Geho, Patrick R, and Jennifer Dangelo. “THE EVOLUTION OF SOCIAL MEDIA AS A MARKETING TOOL FOR ENTREPRENEURS.” The Entrepreneurial Executive; Arden, vol. 17, 2012, pp. 61-68. ProQuest Research Library, libproxy.volstate.edu/
login?url=https://search.proquest.com/docview/1037409443?accountid=14861. Accessed 7 Nov. 2018.
- This Article is about the implications of social media and small business. It goes over the way that media site allows small businesses to reach a much larger number of people. I will use this article to show how businesses must use social media if they want to grow in this modern time.

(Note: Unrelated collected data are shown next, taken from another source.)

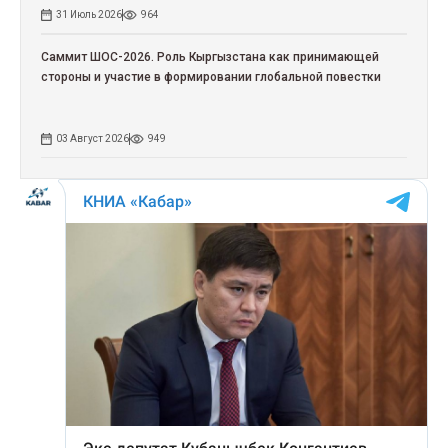
31 Июль 2026
964
Саммит ШОС-2026. Роль Кыргызстана как принимающей
стороны и участие в формировании глобальной повестки
03 Август 2026
949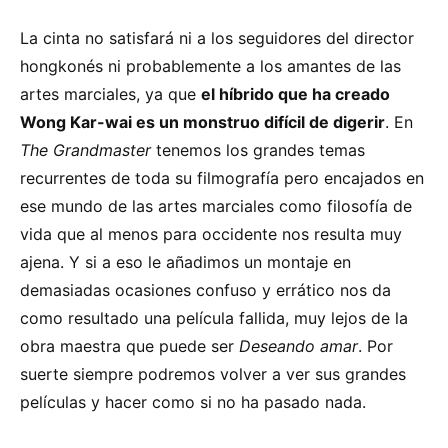
La cinta no satisfará ni a los seguidores del director
hongkonés ni probablemente a los amantes de las
artes marciales, ya que
el híbrido que ha creado
Wong Kar-wai es un monstruo difícil de digerir
. En
The Grandmaster
tenemos los grandes temas
recurrentes de toda su filmografía pero encajados en
ese mundo de las artes marciales como filosofía de
vida que al menos para occidente nos resulta muy
ajena. Y si a eso le añadimos un montaje en
demasiadas ocasiones confuso y errático nos da
como resultado una película fallida, muy lejos de la
obra maestra que puede ser
Deseando amar
. Por
suerte siempre podremos volver a ver sus grandes
películas y hacer como si no ha pasado nada.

Park, Haeik, et al. “Yelp versus inspection reports: is quality correlated with sanitation in retail food facilities?” Journal of Environmental Health, vol. 78, no. 10, 2016, p. 8+. Academic OneFile, http://link.galegroup.com/apps/doc/A452290848/AONE?u=tel_a_vscc&sid=AONE&xid=026ac9ff. Accessed 8 Nov. 2018.
- The article is a scientific study of the implications of Yelp reviews to base sanitation standards on. It fines that score in the overall “health” of the establishment rarely matches up with public reviews. This article is used to show that Yelp quickly became consumers go to information site for opinions on shops. Additionally, it will be used to illustrate how business have to please people as to not receive a lowered review.